I mean, you are sincere about wanting to punish dealers, aren’t you?
OK. More and more I see suggestions that the US send troops to Mexico to Right Wrongs and make Mexico into Iowa. The Pentagon is sneaking psychopaths of the CIA and “retired” military men into the country, apparently wanting to showcase its systemic incapacity to win any war against anybody at all. Here is a chance for you to do something useful. DEA agents are not idiots, but colonels are.
You might try to drill into the Pentagonal mind—I would suggest a cold chisel and a sledge hammer—that Mexico differs in a fundamental way from the military’s other comic efforts at martial enterprise: The narcos have a million gringo hostages. Or maybe five hundred thousand. Nobody is sure exactly how many Americans live in Mexico. They—we—are very soft targets. We live in a sort of sprawl across Mexico, concentrated in places well known, grouping in known bars, unarmed and utterly defenseless.

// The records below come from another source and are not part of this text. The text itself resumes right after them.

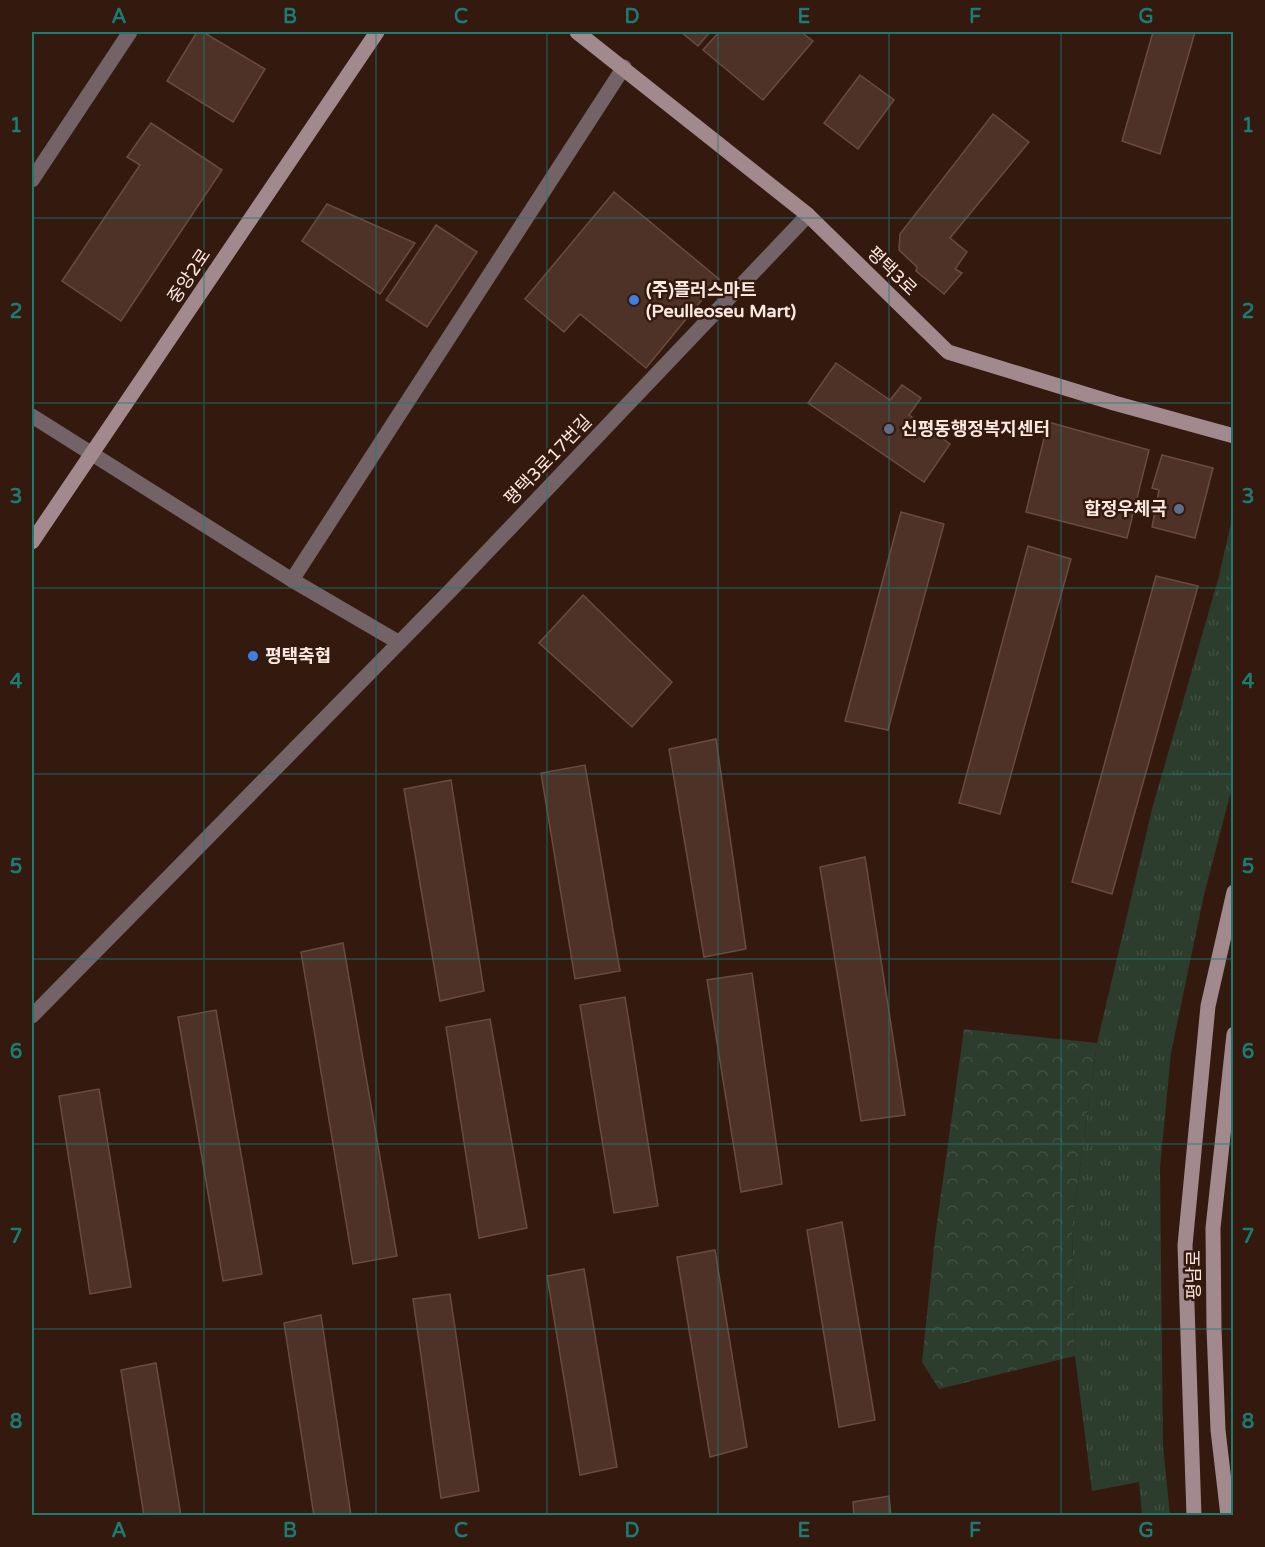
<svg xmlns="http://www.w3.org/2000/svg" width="1265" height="1547" viewBox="0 0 1265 1547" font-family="'Varela Round','Noto Sans KR',sans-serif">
	<defs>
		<pattern id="grass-tufts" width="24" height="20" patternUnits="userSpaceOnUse" patternTransform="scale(1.5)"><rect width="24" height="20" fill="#2c3c2d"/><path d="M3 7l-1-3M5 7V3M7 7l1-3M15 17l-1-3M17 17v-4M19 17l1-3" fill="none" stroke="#414f41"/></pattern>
		<pattern id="park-crowns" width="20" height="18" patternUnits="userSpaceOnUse" patternTransform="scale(1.5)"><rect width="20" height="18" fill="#2c3c2d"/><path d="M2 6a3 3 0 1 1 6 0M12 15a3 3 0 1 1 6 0" fill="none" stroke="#414f41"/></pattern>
	</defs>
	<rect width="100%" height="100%" fill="#34190f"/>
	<polygon fill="url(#grass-tufts)" points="1233,514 1233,784 1204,895 1171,1053 1160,1168 1163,1445 1170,1515 1142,1515 1139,1482 1092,1491 1075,1356 1072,1226 1097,1043 1152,809 1219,576"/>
	<polygon fill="url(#park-crowns)" points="964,1029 1097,1043 1072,1226 1075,1356 939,1389 922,1362 935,1237"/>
	<g fill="#4f3227" stroke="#6a4b3f" stroke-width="1.5">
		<polygon points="197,32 203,32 265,69 233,122 167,81"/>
		<polygon points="681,32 710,32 698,46"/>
		<polygon points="719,32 801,32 813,41 763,100 703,50"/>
		<polygon points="1153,32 1195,32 1160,154 1122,141"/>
		<polygon points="860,75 894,100 858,149 824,123"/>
		<polygon points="993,114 1029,142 950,238 967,252 955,269 962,273 944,294 916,271 917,267 899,250 900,234"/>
		<polygon points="151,123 222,170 121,321 62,281 140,165 127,157"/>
		<polygon points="614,192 719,279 646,368 580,314 564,332 525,299"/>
		<polygon points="327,204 415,243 380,294 302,241"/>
		<polygon points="436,225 477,252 427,327 386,300"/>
		<polygon points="836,363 890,400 902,385 921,398 909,415 950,444 924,482 808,403"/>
		<polygon points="1048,422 1149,450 1127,538 1026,512"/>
		<polygon points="1162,455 1213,468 1195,538 1152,527 1159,490 1152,488"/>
		<polygon points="901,512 944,524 888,730 845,721"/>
		<polygon points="1028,546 1071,559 1000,814 959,803"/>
		<polygon points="1156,576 1198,586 1112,894 1072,882"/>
		<polygon points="583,595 672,682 632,727 539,643"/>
		<polygon points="716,739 746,949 704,957 669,749"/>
		<polygon points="585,765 620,971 575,979 541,773"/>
		<polygon points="451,780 484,991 440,1001 404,789"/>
		<polygon points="865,857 905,1115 861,1121 820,867"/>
		<polygon points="343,943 397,1256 353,1264 301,952"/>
		<polygon points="752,973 782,1184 741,1192 707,980"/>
		<polygon points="625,997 658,1206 614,1213 580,1005"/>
		<polygon points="216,1010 262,1274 223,1281 178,1017"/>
		<polygon points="490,1019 527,1228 479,1238 446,1027"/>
		<polygon points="99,1089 131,1287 90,1294 59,1096"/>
		<polygon points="842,1222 875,1420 839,1427 807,1230"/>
		<polygon points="715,1250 747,1447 710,1457 677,1257"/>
		<polygon points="584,1269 617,1467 580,1475 547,1276"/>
		<polygon points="450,1294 479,1491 441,1498 413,1299"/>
		<polygon points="321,1315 351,1516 314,1516 284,1323"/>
		<polygon points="156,1363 181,1516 144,1516 121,1370"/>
		<polygon points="889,1496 891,1516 854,1516 853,1502"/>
	</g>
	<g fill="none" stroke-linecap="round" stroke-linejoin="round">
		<g stroke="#736367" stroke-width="15">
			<polyline points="32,180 130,32"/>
			<polyline points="32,416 292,580 398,642"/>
			<polyline points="292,580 624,67"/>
			<polyline points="32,1016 449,592 808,215"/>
		</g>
		<g stroke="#a2898e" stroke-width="15">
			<polyline points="577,32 808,215 948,352 1114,403 1234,436"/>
			<polyline points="32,542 377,32"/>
			<polyline points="1194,1516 1185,1245 1208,1006 1234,892"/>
			<polyline points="1228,1516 1218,1430 1214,1328 1213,1228 1234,1034"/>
		</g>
	</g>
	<path fill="none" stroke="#1b7c74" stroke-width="1.5" stroke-opacity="0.55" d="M 204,32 L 204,1516M 376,32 L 376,1516M 547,32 L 547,1516M 718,32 L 718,1516M 889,32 L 889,1516M 1061,32 L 1061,1516M 32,218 L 1234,218M 32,403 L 1234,403M 32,588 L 1234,588M 32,774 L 1234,774M 32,959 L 1234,959M 32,1144 L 1234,1144M 32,1329 L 1234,1329"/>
	<g fill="#3f7fe0" stroke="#34190f" stroke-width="2">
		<circle cx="634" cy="300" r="6"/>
		<circle cx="253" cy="656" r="6"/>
	</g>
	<g fill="#5c6f8a" stroke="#34190f" stroke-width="2">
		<circle cx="889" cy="429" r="6"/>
		<circle cx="1179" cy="509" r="6"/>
	</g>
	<g text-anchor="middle" stroke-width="5" stroke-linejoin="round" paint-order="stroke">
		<g font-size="18" fill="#fbe8e1" stroke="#34190f">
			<text transform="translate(892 271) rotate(44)" y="6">평택3로</text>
			<text transform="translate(189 276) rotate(-56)" y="6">중앙2로</text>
			<text transform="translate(548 460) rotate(-46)" y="6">평택3로17번길</text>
			<text transform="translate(1194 1275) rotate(-90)" y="6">평남로</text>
		</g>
		<g font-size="18" font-weight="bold" fill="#fbe8e1" stroke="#34190f" text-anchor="start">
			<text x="646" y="296">(주)플러스마트<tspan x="646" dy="21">(Peulleoseu Mart)</tspan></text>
			<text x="901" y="435">신평동행정복지센터</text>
			<text x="1167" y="515" text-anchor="end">합정우체국</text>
			<text x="265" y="662">평택축협</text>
		</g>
	</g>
	<rect width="1265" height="1547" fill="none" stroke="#34190f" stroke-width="66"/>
	<rect x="33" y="33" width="1199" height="1481" fill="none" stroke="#1b7c74" stroke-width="2"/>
	<g font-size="20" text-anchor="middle" font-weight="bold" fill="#1b7c74">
		<text x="119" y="23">A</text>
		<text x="290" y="23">B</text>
		<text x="461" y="23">C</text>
		<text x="632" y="23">D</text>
		<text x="804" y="23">E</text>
		<text x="975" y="23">F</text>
		<text x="1146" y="23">G</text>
		<text x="16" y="132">1</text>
		<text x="1248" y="132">1</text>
		<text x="16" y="318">2</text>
		<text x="1248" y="318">2</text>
		<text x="16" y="503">3</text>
		<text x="1248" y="503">3</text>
		<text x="16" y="688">4</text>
		<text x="1248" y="688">4</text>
		<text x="16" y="873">5</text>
		<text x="1248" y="873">5</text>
		<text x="16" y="1058">6</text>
		<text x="1248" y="1058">6</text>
		<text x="16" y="1243">7</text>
		<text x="1248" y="1243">7</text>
		<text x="16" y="1428">8</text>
		<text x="1248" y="1428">8</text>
		<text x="119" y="1537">A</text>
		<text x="290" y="1537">B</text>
		<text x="461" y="1537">C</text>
		<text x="632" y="1537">D</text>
		<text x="804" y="1537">E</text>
		<text x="975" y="1537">F</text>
		<text x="1146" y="1537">G</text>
	</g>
</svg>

A minor contact I have with the bad guys says that, now, attacking Americans carries a death sentence from people who would carry it out with a blow torch over a period of days. “Oh no. Don’t fuck with the gringos,” says this guy. Like most Mexicans, the narcos figure the US is looking for a pretext to invade. They are happy with the current semi-partnership with Washington and don’t want interference.

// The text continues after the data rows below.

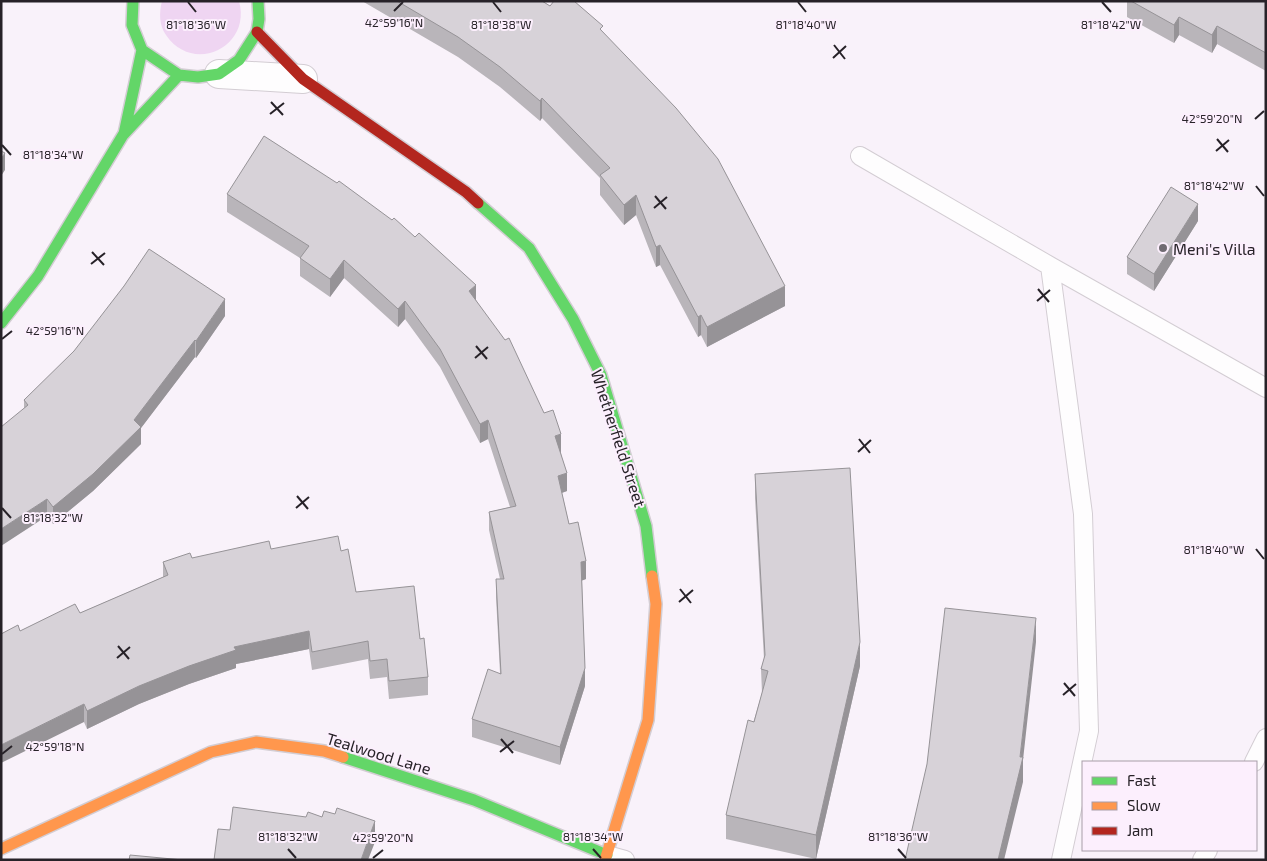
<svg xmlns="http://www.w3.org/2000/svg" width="1267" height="861" font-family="'Exo 2',sans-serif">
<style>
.green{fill:#efd5f2}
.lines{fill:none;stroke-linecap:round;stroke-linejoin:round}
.lane-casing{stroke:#d3cdd3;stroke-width:20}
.street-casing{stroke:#d3cdd3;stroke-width:30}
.fast-casing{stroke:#d3cdd3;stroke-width:14}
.slow-casing{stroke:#d3cdd3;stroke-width:14}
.jam-casing{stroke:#d3cdd3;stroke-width:14}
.lane{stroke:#fefdfe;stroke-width:18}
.street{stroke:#fefdfe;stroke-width:28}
.fast{stroke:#63d668;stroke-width:11}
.slow{stroke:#ff974d;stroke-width:11}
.jam{stroke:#b3261e;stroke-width:11}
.wall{fill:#b9b5ba}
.shaded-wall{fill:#969397}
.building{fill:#d7d2d8;stroke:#969397}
.ticks{fill:none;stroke:#272228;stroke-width:2}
.poi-dot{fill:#706b72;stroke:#fceffd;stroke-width:2}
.labels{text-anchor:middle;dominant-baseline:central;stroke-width:4;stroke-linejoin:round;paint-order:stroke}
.poi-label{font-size:16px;fill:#272228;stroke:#fceffd;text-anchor:start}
.street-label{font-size:16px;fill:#272228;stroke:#fceffd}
.ticks-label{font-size:12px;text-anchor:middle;fill:#272228;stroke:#fceffd;stroke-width:4;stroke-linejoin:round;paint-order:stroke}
</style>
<rect width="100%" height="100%" fill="#f9f2fa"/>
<path class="green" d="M162 1H239C252 47 193 75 166 35 159 25 159 13 162 1Z"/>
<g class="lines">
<defs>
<path id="lane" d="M860 156 1050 266
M1254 762 1266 738
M607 855 625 860
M1061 860 1089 731 1083 514 1050 266 1266 388
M1202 860 1208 850"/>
<path id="street" d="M219 74 303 79"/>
<path id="fast" d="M133 1 132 25 142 50 179 75 198 77 219 74 239 60 257 32 259 19 258 1
M124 134 142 50
M478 203 529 248 573 319 601 375 646 526 652 576
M1 323 38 276 123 135 179 75
M343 757 474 800 607 855"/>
<path id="slow" d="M1 849 211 752 256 742 324 751 343 757
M605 860 648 720 656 604 652 576"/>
<path id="jam" d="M257 32 303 79 466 192 478 203"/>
</defs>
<use href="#lane" class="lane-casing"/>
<use href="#street" class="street-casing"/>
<use href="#fast" class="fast-casing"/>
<use href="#slow" class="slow-casing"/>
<use href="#jam" class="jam-casing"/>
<use href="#lane" class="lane"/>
<use href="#street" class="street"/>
<use href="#fast" class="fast"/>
<use href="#slow" class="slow"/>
<use href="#jam" class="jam"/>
</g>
<path class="wall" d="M362 1H542L550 6 603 32 785 306 707 347 701 335 698 337 660 265 656 267 636 215 624 225 600 195V178L542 118 540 121 500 87 458 57Z
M1127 1H1266V71L1217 44 1212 53 1179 35 1174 43 1127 17Z
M227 194 476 300 561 453 567 491 562 493 569 524 586 579 582 580 585 686 560 765 472 737V719L500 673 496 597V579H500L489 530V512L510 507 488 439 480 443 440 367 405 319 398 327 344 278 330 297 300 276V258L227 212Z
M1198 221 1154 291 1127 274V257Z
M225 316 196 358 195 357 141 428V444L93 491 53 524 47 516 24 409V400Z
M755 474 860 666 816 859 726 839V815L762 693 761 669 764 659 755 498Z
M271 549 341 551 356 592 420 639 428 677V695L389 699 387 677 370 679 368 659 312 670 309 649 236 664V668L189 684 139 704 87 729 84 722 20 631 80 613 163 577V562Z"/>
<path class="shaded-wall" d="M1179 17V35L1174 43V25Z
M1217 26V44L1212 53V35Z
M542 98V118L540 121V101Z
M5 153V170L1 176V159Z
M636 195V215L624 225V205Z
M1198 204V221L1154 291V274Z
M660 245V265L656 267V247Z
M344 260V278L330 297V279Z
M476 285V303L469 291Z
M785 286V306L707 347V327Z
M225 299V316L196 358V341Z
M405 301V319L398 327V309Z
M701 315V335L698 337V317Z
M195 340V357L141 428V444L93 491 53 524V507L134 420Z
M488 420V439L480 443V424Z
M561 434V453L555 455V436Z
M567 473V491L558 494V476Z
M47 499V516L1 546V529Z
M586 561V579L581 581V562Z
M1036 618V642L1023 760V782L1004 860H998L1020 757Z
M309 631V649L236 664V668L189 684 139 704 87 729V711L139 686 234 647Z
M860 642V666L816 859V835Z
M585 668V686L560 765V747Z
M84 704V722L1 763V745Z
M375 821V842L368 860H361Z"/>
<path class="building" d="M397 1H542L550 6 554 1H574L603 26 600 29 676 108 718 159 785 286 707 327 701 315 698 317 660 245 656 247 636 195 624 205 600 175 610 168 542 98 540 101 500 67 458 37Z
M1131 1H1266V53L1217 26 1212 35 1179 17 1174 25Z
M264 136 337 183 339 181 392 220 394 218 415 237 419 233 476 285 469 291 505 340 509 338 544 413 553 410 561 434 555 436 567 473 558 476 569 524 578 522 586 561 581 562 585 668 560 747 472 719 488 669 501 674 496 579H504L489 512 516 506 488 420 480 424 440 349 405 301 398 309 344 260 330 279 300 258 309 246 227 194Z
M1 151 5 153 1 159Z
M1171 187 1198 204 1154 274 1127 257Z
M149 249 225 299 196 341 195 340 134 420 141 427 93 474 53 507 47 499 1 529V427L28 405 24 400 74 351 124 286Z
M850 468 860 642 816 835 726 815 748 720 754 722 768 671 761 669 765 655 755 474Z
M338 536 341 551 348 549 356 592 414 586 420 639 424 638 428 677 389 681 387 659 370 661 368 641 312 652 309 631 234 647 236 650 189 666 139 686 87 711 84 704 1 745V634L18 625 20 631 75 604 80 613 168 575 163 562 190 553 192 558 269 541 271 549Z
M945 608 1036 618 1020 757H1023L998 860H905L927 764Z
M233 807 306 817 308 812 322 817 324 811 335 814 337 808 375 821 361 860H214L218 829 230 830Z
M130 855 183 860H129Z"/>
<path class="ticks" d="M188 2 196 12M493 2 501 12M798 2 806 12M1102 2 1111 12M394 11 403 2M834 45 845 59M833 58 846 46M271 102 283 115M270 114 284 103M1255 119 1264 111M1217 139 1228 152M2 145 11 155M1216 151 1229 140M1256 186 1264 196M655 196 666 209M654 208 667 197M92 252 104 265M91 264 105 253M1038 289 1049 302M1037 301 1050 290M2 339 12 331M476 346 487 359M475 358 488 347M859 439 870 453M858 452 871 440M297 496 308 509M2 508 11 518M296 508 309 497M1256 549 1264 559M680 589 691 603M679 602 693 590M118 646 129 659M117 658 130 647M1064 683 1075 696M1063 695 1076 684M501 739 513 753M500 752 514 741M2 754 12 746M288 849 296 858M593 849 601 858M898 849 906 858M373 858 383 850"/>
<circle class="poi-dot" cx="1163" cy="248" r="5"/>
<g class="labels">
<g class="poi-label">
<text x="1173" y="248">Meni's Villa</text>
</g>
<g class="street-label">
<text transform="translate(619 438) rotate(72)">Whetherfield Street</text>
<text transform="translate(379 753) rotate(17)">Tealwood Lane</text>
</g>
</g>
<g class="ticks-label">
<text x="394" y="27">42°59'16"N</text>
<text x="1111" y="29">81°18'42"W</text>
<text x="196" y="29">81°18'36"W</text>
<text x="501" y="29">81°18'38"W</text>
<text x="806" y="29">81°18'40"W</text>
<text x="1212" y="123">42°59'20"N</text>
<text x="53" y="159">81°18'34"W</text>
<text x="1214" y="190">81°18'42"W</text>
<text x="55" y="335">42°59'16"N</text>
<text x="53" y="522">81°18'32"W</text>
<text x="1214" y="554">81°18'40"W</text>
<text x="55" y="751">42°59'18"N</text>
<text x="288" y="841">81°18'32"W</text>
<text x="593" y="841">81°18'34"W</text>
<text x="898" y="841">81°18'36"W</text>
<text x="383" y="842">42°59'20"N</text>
</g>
<rect width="1267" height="861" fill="none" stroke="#272228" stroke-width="5"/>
<rect x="1082" y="761" width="175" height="90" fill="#fceffd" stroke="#a79da8"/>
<rect x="1092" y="777" width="25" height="8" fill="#63d668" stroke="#a79da8"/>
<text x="1127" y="786" font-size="15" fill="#272228">Fast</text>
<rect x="1092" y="802" width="25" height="8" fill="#ff974d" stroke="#a79da8"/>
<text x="1127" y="811" font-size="15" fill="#272228">Slow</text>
<rect x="1092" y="827" width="25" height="8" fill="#b3261e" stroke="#a79da8"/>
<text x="1127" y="836" font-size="15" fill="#272228">Jam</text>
</svg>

But piss these bad boys off—they are very, very bad boys—and they could begin killing gringos by hundreds. Logically it would be an easy way of putting pressure on Washington to back off. Washington could write off aging vets living on disability from Nam, but a lot of expats here live in houses costing a million doomed green dollars.
Tell you what, Michelle. You folks at DEA know what’s out there. You know who the narcos are, and what they are, and what they are capable of doing. Maybe you could explain it to people a lot dumber than you are, such as soldiers, pols, and combative columnists in panties at the Washington Post. What think?